The package contains two data sets containing the presence and absence of 634 species of longhorn beetles (Cerambycidae) in southern (ceram.s, 15 countries) and northern (ceram.n, 19 countries) European countries (see Danilevsky 2007; Baselga 2008 for details). The code below shows how the betapart package can be used to compare the multi-site and pairwise beta diversity components arising from turnover and nestedness, using the default choice of the Sørensen index.

  • library(betapart)

  • data(ceram.s)

  • data(ceram.n)

  • # get betapart objects

  • ceram.s.core <- betapart.core(ceram.s)

  • ceram.n.core <- betapart.core(ceram.n)

  • # multiple site measures

  • ceram.s.multi <- beta.multi(ceram.s.core)

  • ceram.n.multi <- beta.multi(ceram.n.core)

  • # sampling across equal sites

  • ceram.s.samp <- beta.sample(ceram.s.core, sites=10, samples=100)

  • ceram.n.samp <- beta.sample(ceram.n.core, sites=10, samples=100)

  • # plotting the distributions of components

  • dist.s <- ceram.s.samp$sampled.values

  • dist.n <- ceram.n.samp$sampled.values

  • plot(density(dist.s$beta.SOR), xlim=c(0,0·8), ylim=c(0, 19), xlab=‘Beta diversity’, main=‘‘, lwd=3)

  • lines(density(dist.s$beta.SNE), lty=1, lwd=2)

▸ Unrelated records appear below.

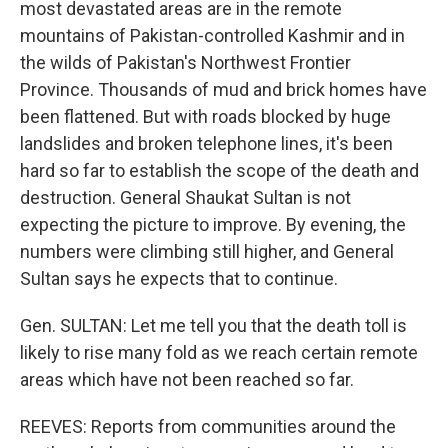
most devastated areas are in the remote
mountains of Pakistan-controlled Kashmir and in
the wilds of Pakistan's Northwest Frontier
Province. Thousands of mud and brick homes have
been flattened. But with roads blocked by huge
landslides and broken telephone lines, it's been
hard so far to establish the scope of the death and
destruction. General Shaukat Sultan is not
expecting the picture to improve. By evening, the
numbers were climbing still higher, and General
Sultan says he expects that to continue.
Gen. SULTAN: Let me tell you that the death toll is
likely to rise many fold as we reach certain remote
areas which have not been reached so far.
REEVES: Reports from communities around the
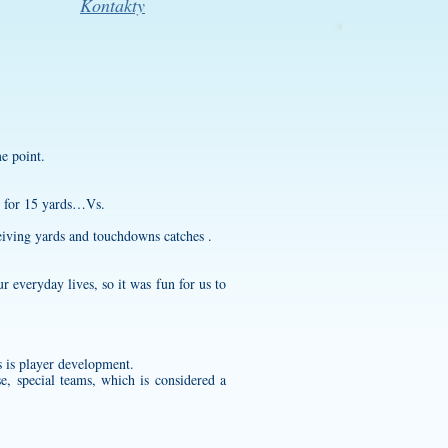
Kontakty
me point.
t for 15 yards…Vs.
iving yards and touchdowns catches .
 everyday lives, so it was fun for us to
 is player development.
e, special teams, which is considered a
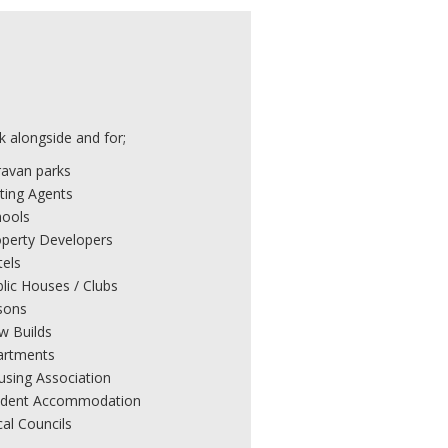
 alongside and for;
ravan parks
ting Agents
hools
operty Developers
tels
lic Houses / Clubs
sons
w Builds
artments
using Association
udent Accommodation
al Councils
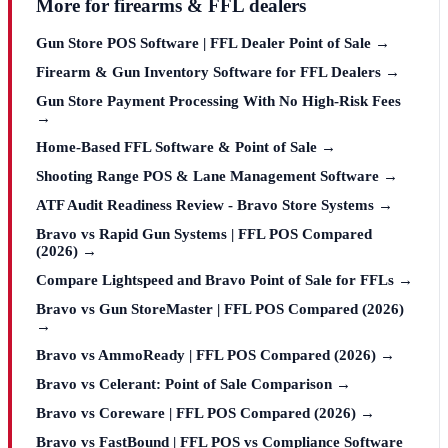
More for firearms & FFL dealers
Gun Store POS Software | FFL Dealer Point of Sale →
Firearm & Gun Inventory Software for FFL Dealers →
Gun Store Payment Processing With No High-Risk Fees
→
Home-Based FFL Software & Point of Sale →
Shooting Range POS & Lane Management Software →
ATF Audit Readiness Review - Bravo Store Systems →
Bravo vs Rapid Gun Systems | FFL POS Compared
(2026) →
Compare Lightspeed and Bravo Point of Sale for FFLs →
Bravo vs Gun StoreMaster | FFL POS Compared (2026)
→
Bravo vs AmmoReady | FFL POS Compared (2026) →
Bravo vs Celerant: Point of Sale Comparison →
Bravo vs Coreware | FFL POS Compared (2026) →
Bravo vs FastBound | FFL POS vs Compliance Software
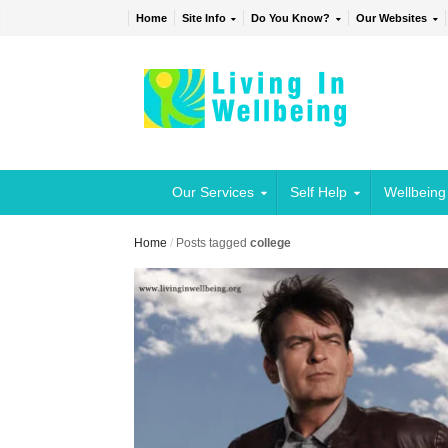
Home
Site Info
Do You Know?
Our Websites
Our Services
Self Help
Wellbeing
Home
/
Posts tagged
college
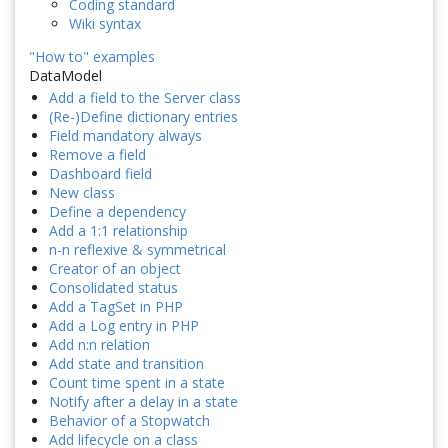
Coding standard
Wiki syntax
"How to" examples
DataModel
Add a field to the Server class
(Re-)Define dictionary entries
Field mandatory always
Remove a field
Dashboard field
New class
Define a dependency
Add a 1:1 relationship
n-n reflexive & symmetrical
Creator of an object
Consolidated status
Add a TagSet in PHP
Add a Log entry in PHP
Add n:n relation
Add state and transition
Count time spent in a state
Notify after a delay in a state
Behavior of a Stopwatch
Add lifecycle on a class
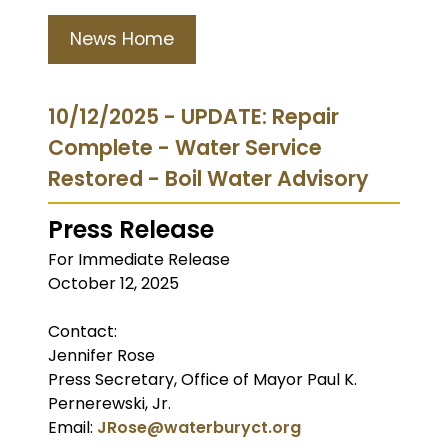
News Home
10/12/2025 - UPDATE: Repair
Complete - Water Service
Restored - Boil Water Advisory
Press Release
For Immediate Release
October 12, 2025
Contact:
Jennifer Rose
Press Secretary, Office of Mayor Paul K.
Pernerewski, Jr.
Email:
JRose@waterburyct.org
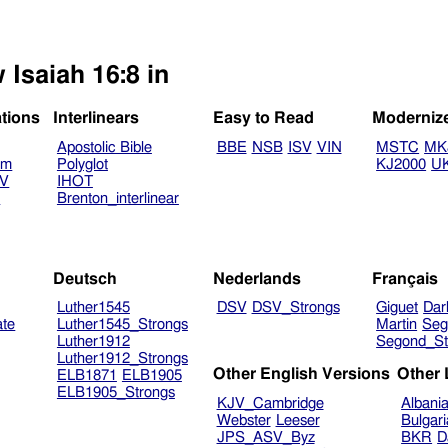
 Isaiah 16:8 in
ations
Interlinears
Easy to Read
Moderniz
Apostolic Bible
BBE
NSB
ISV
VIN
MSTC
MK
am
Polyglot
KJ2000
U
TV
IHOT
V
Brenton_interlinear
Deutsch
Nederlands
Français
Luther1545
DSV
DSV_Strongs
Giguet
Dar
ate
Luther1545_Strongs
Martin
Seg
Luther1912
Segond_St
Luther1912_Strongs
Other English Versions
Other
ELB1871
ELB1905
ELB1905_Strongs
KJV_Cambridge
Albani
Webster
Leeser
Bulgar
JPS_ASV_Byz
BKR
D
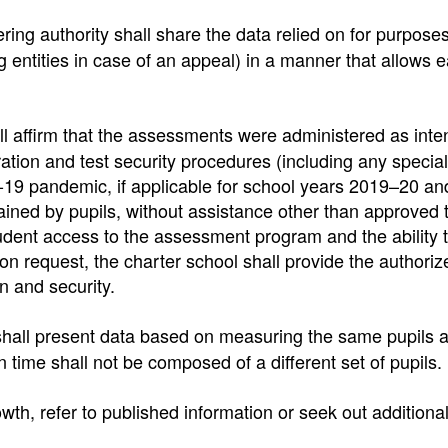
ing authority shall share the data relied on for purposes
 entities in case of an appeal) in a manner that allows e
all affirm that the assessments were administered as int
tration and test security procedures (including any special
-19 pandemic, if applicable for school years 2019–20 a
ined by pupils, without assistance other than approved 
dent access to the assessment program and the ability 
n request, the charter school shall provide the authoriz
n and security.
hall present data based on measuring the same pupils at
in time shall not be composed of a different set of pupils.
th, refer to published information or seek out additiona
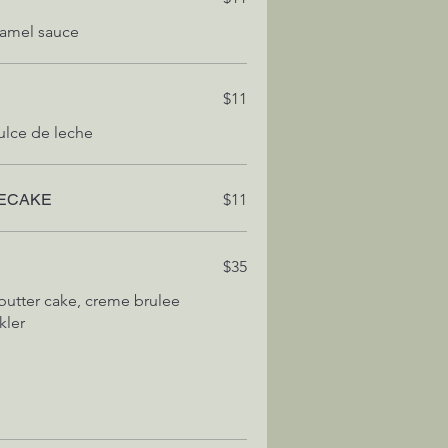
$11
ECAKE
$11
$35
butter cake, creme brulee
kler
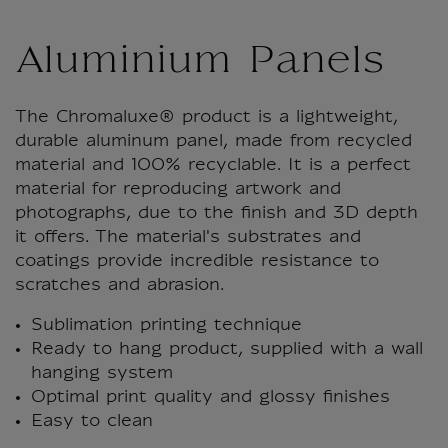
Aluminium Panels
The Chromaluxe® product is a lightweight,
durable aluminum panel, made from recycled
material and 100% recyclable. It is a perfect
material for reproducing artwork and
photographs, due to the finish and 3D depth
it offers. The material's substrates and
coatings provide incredible resistance to
scratches and abrasion.
Sublimation printing technique
Ready to hang product, supplied with a wall
hanging system
Optimal print quality and glossy finishes
Easy to clean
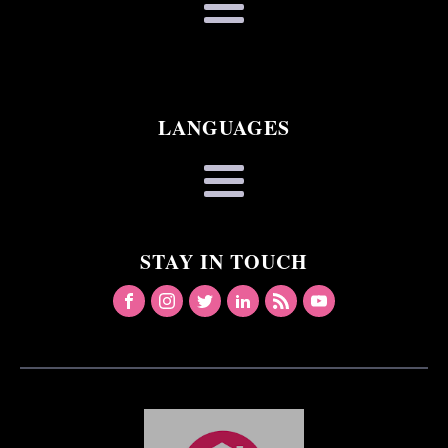
LANGUAGES
STAY IN TOUCH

  • lines(density(dist.s$beta.SIM), lty=2, lwd=2)

  • lines(density(dist.n$beta.SOR), col=‘grey60’, lwd=3)

  • lines(density(dist.n$beta.SNE), col=‘grey60’, lty=1, lwd=2)

  • lines(density(dist.n$beta.SIM), col=‘grey60’, lty=2, lwd=2)

  • # pairwise for south

  • pair.s <- beta.pair(ceram.s)

  • # plotting clusters

  • dist.s <- ceram.s.samp$sampled.values

  • dist.n <- ceram.n.samp$sampled.values

  • plot(hclust(pair.s$beta.sim, method=“average”), hang=-1, main=‘‘, sub=‘‘, xlab=‘‘)

  • title(xlab=expression(beta[sim]), line=0·3)

  • plot(hclust(pair.s$beta.sne, method=“average”), hang=-1, main=‘‘, sub=‘‘,, xlab=‘‘)

  • title(xlab=expression(beta[sne]), line=0·3)

These analyses provide the multiple-site dissimilarities across all sites and the estimated distribution of those values, controlling for the number of sites (Fig. 2a). Note that despite the similar values of total dissimilarity (βSOR) in southern and northern Europe, turnover (βSIM) is much higher in the south and nestedness-resultant dissimilarity (βSNE) is much higher in the north. The pairwise analysis allows the identification of patterns of dissimilarity between Southern European countries derived from turnover and nestedness-resultant dissimilarity (Fig. 2b,c). In addition, the betapart package contains data on the presence and absence of 569 bird species across the United States. Raw data were taken from the North American Breeding Bird Survey ( and have been aggregated to the state level for two time periods (1980–1985 and 2000–2005). This data are used below to explore the temporal differences in species composition of states and the relative contributions of nestedness and turnover (Fig. 2d).

Figure 2.

 Use of the betapart package. (a) The partition of βSOR (solid line) into βSIM (dashed line) and βSNE (dotted line) for southern (black lines) and northern (grey lines) European countries, using 100 samples of 10 sites from each data set. (b, c) Clustering using average linkage of the βsim and βsne components of species dissimilarity between southern European countries. (d) Comparison of the square root transformed βsim and βsne components of βsor between 1980 and 2000 for US birds by state, with points labelled by state abbreviation.

  • data(bbsData)

  • bbs.t <- beta.temp(bbs1980, bbs2000,“sor”)

  • # plotting root transformed components

  • with(bbs.t, plot(sqrt(beta.sim) ∼ sqrt(beta.sne), type=‘n’, ylab=expression(sqrt(beta[sim])), xlab=expression(sqrt(beta[sne]))))

  • with(bbs.t, text(y= sqrt(beta.sim), x=sqrt(beta.sne), labels=rownames(bbs1980)))

Citation of betapart

Researchers using betapart in a published paper should cite this article. Users can also cite the betapart package directly. Citation information can be obtained by typing:

  • citation(“betapart”)


AB is funded by the Spanish Ministry of Science and Innovation (grant CGL2009-10111), and DO is funded by a fellowship from the RCUK.